What the present American administration can accomplish in the Middle East in its remaining months turns in part on the actions of others. The president’s
supporters—whether in the media or Main Street U.S.A.—seem to have few doubts about what his diplomatic efforts can yield. Though her book was written
before President Obama won his election, one cannot help wondering whether any American administration can achieve what no past American administration has
been able heretofore to achieve.
Democracy doesn’t necessarily follow a straight path to the rule of law and civil order as a nation state. The rise through democratic processes of Hamas
in Palestine and of Fatah in Gaza illustrates the “conundrum in the Middle East . . . that free and fair elections may not initially produce a respectable
democracy. After decades of autocratic rule, the political spectrum has become so skewed that the choices, and winners, may not all be peace-loving or
tolerant moderates.”
Elections not once but twice made Mahmoud Ahmadinejad the leader of the Islamic Republic of Iran. His vocal disdain for the West, his saber rattling, and
nuclear power dabbling have likely made more complicated an already-problematic geopolitical situation. His successor is more pragmatic and Iran and the
U.S. now have more reason to cooperate against the rise of ISIS, but suspicions remain.

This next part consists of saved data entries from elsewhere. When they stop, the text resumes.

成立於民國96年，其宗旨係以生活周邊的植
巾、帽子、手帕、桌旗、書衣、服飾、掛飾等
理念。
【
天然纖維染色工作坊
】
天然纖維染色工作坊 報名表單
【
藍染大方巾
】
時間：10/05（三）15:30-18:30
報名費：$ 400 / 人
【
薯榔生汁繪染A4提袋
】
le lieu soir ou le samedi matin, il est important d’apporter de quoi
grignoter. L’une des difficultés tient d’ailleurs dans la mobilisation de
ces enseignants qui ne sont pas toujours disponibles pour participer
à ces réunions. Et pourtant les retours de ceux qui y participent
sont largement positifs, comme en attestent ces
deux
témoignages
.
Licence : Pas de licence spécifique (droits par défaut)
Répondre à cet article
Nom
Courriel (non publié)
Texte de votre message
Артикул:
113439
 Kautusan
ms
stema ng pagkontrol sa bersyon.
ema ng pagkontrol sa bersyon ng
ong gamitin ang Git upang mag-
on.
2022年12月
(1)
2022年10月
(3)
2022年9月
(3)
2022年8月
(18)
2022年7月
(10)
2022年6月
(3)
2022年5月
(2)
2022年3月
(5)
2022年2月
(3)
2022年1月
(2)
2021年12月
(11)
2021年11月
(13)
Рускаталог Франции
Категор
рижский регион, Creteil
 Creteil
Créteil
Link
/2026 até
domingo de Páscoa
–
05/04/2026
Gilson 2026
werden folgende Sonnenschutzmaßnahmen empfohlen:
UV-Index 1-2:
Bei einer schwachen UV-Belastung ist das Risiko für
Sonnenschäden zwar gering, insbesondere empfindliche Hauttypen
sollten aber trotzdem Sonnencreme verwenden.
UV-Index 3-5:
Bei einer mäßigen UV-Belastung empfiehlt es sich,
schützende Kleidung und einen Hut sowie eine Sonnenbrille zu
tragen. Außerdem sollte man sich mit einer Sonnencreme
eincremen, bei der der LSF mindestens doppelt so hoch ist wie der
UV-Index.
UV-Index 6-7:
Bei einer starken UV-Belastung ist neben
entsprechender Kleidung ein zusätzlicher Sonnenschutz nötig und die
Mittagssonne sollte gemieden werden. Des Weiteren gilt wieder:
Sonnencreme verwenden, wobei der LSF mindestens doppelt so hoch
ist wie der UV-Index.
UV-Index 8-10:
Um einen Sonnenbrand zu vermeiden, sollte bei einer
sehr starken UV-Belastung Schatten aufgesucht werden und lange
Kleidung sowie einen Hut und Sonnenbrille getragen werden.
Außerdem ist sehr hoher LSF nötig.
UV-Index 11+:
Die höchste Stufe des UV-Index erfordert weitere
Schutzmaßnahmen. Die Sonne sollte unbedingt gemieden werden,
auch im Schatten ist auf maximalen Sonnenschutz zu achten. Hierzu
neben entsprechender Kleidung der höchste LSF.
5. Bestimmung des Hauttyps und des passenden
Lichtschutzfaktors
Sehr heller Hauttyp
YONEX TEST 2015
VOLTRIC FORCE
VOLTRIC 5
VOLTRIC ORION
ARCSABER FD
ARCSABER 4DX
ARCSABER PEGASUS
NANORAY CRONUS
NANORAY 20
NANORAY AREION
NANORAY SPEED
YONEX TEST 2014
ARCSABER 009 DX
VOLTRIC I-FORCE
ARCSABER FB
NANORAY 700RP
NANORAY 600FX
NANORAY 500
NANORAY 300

While “the United States had originally calculated that ousting the Middle East’s most notorious dictator [Saddam Hussein] would shake arrogant regimes and
passive populations out of their political lethargy,” that has not come to pass. Wright posits that U.S. government officials assumed increased civil
liberties, and free elections after Saddam’s demise, would empower reformers in their debate with theocrats. Many have argued that the “military
adventurism” of the United States has only emboldened religious fanatics.
Surely an American-style democracy will never do in the Middle East. Wright is neither naive nor jaded. She harbors no Leibnizian “best of all possible
worlds” delusion about the inevitability of peace and freedom—but neither are peace and freedom in the Middle East mere pipe dreams for her. Democracy is
not only for the West. It is not a divine donation to the countries of Western Europe or North America.
Turkey, despite daunting odds, has navigated its way toward a culturally appropriate and relatively stable governing democratic state. It was not built
overnight—but it was built. It required a long time and a lot of effort. And while one example does not establish a trend among Muslim nations, it is a
beginning. There is good reason to suppose that the Muslims of neighboring countries can achieve the same.
Democracy is on the march in the Muslim Middle East, however sluggish and attended by bumps, detours, and occasional culs-de-sac. But impasses need not be
permanent. People throughout history have opted for freedom rather than settle for tyranny.
No doubt the challenges are daunting, the probabilities tilt against success, and the situation with ISIS shows extra danger. It is also questionable
whether the present American administration can live up to the stratospheric expectations set by the 2008 campaign.
Nevertheless it is with measured optimism that Wright weaves her narrative. Hope springs eternal, and even a desert has its springs and oases. Despite
being a journalist who writes to titillate and meet deadlines, she has demonstrated the capacity to take the long view—to look further than the immediate
mise-en-scène of armed gunmen, IEDs, ISIL, and Al Jazeera news reports—to the distant horizon. She scouts beyond the pressing news cycle and the next
political election. Surveying the past, she recalls that in the long history of Islam in the Middle East, there were times during which peoples of
differing faiths lived in a harmony of their own making. Turning to the future, she sees a people who have conquered their deserts, can conquer their worst
fears, and can realize their dreams for liberty and peace—the operative term being “their.”
For, as Wright puts it, “most inspiring is not the dreams the outside world has for the people of the Middle East. It is instead the aspirations and goals
they have genuinely set for themselves.”